━━━ Dati

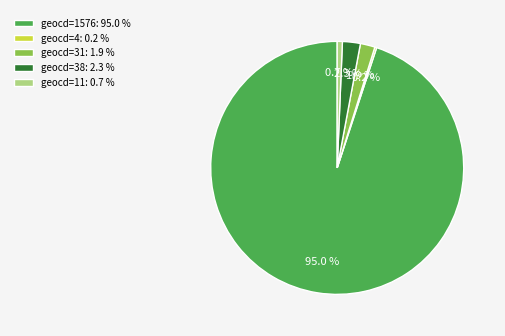

Which slice represents more than half of the pie?

geocd=1576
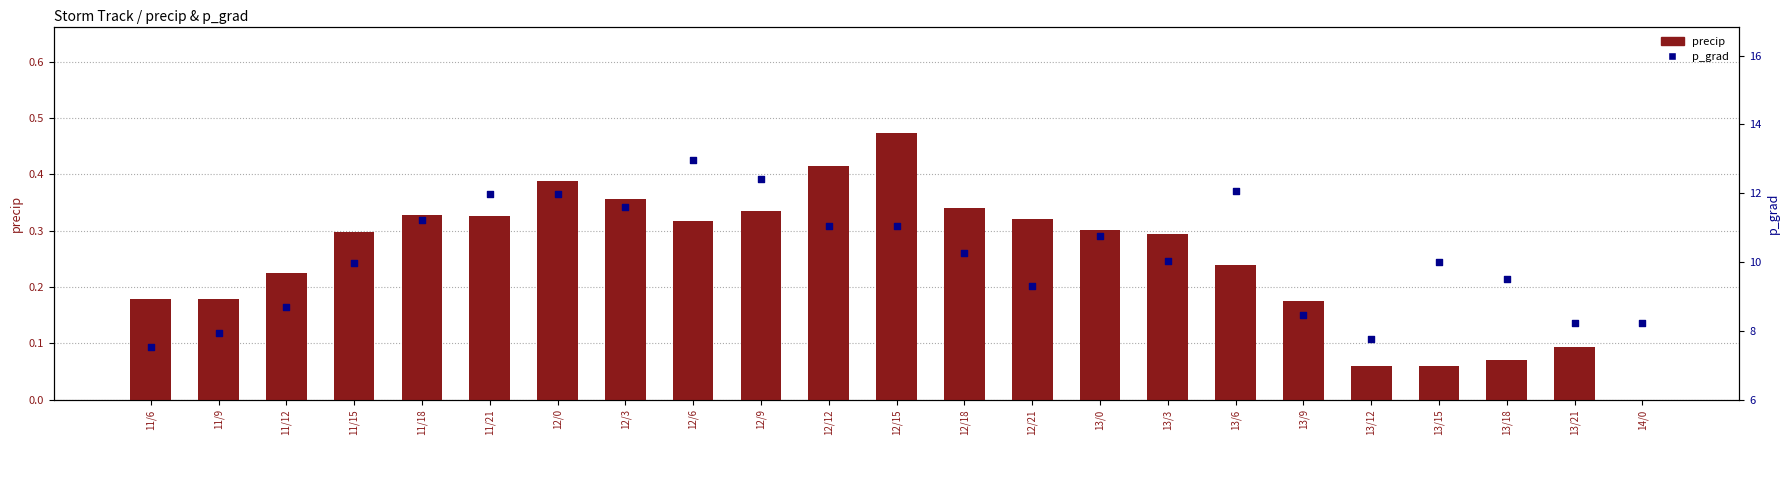

What are all the series names shown in the legend?

precip, p_grad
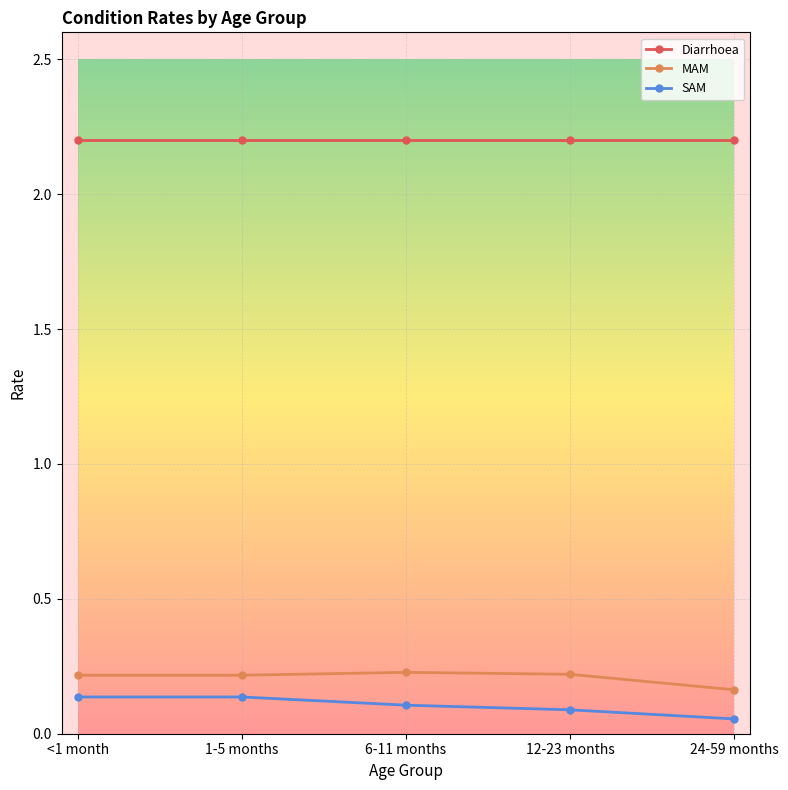

At <1 month, list the series in order from largest to smallest.

Diarrhoea, MAM, SAM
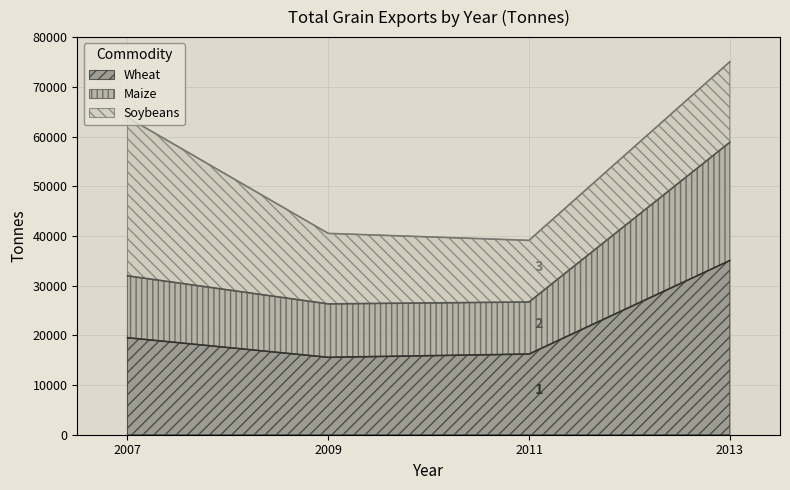

Rank the categories by Wheat value from highest to lowest.

2013, 2007, 2011, 2009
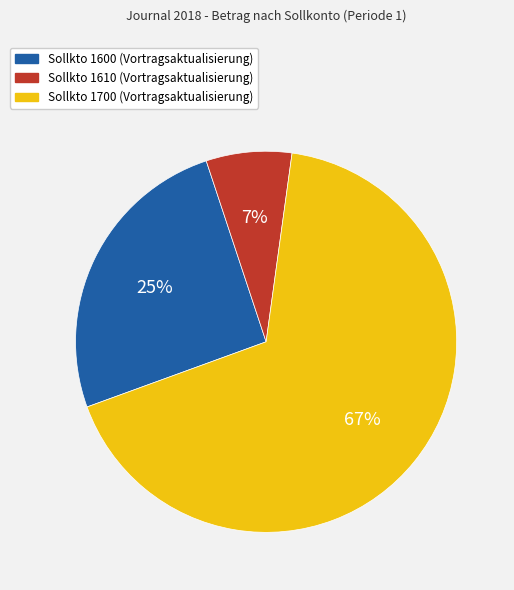

How many segments does this pie chart have?

3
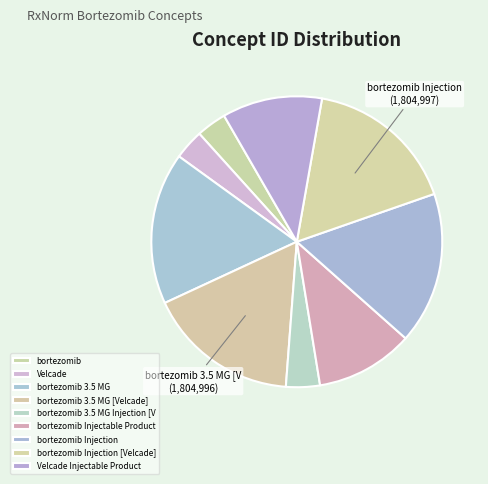

The bortezomib Injectable Product slice represents 11% of the pie. True or false?

True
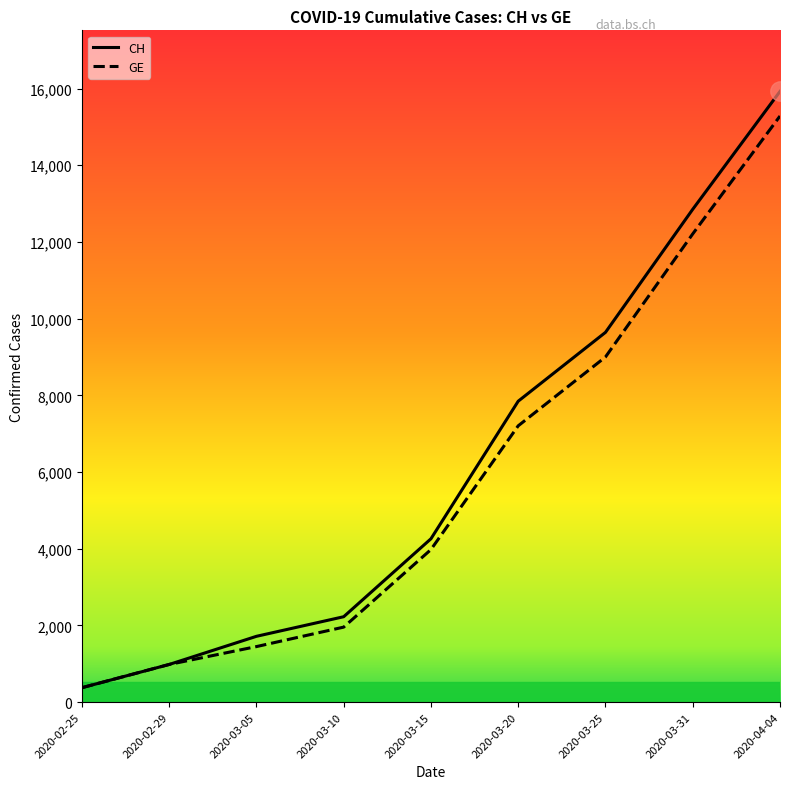

Reading left to right, transcribe all the data shown in this chart.

CH: 375	981	1715	2226	4259	7847	9642	12852	15926
GE: 375	981	1447	1955	3978	7205	9000	12210	15284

━━━━━━

Consegna: Ricopia per intero l'elenco qui sopra, riga per riga e senza alcuna modifica. Nella tua risposta tralascia le immagini.

Soluzione:
Which slice represents more than half of the pie?

geocd=1576

What are all the series names shown in the legend?

precip, p_grad

At <1 month, list the series in order from largest to smallest.

Diarrhoea, MAM, SAM

Rank the categories by Wheat value from highest to lowest.

2013, 2007, 2011, 2009

How many segments does this pie chart have?

3

The bortezomib Injectable Product slice represents 11% of the pie. True or false?

True

Reading left to right, transcribe all the data shown in this chart.

CH: 375	981	1715	2226	4259	7847	9642	12852	15926
GE: 375	981	1447	1955	3978	7205	9000	12210	15284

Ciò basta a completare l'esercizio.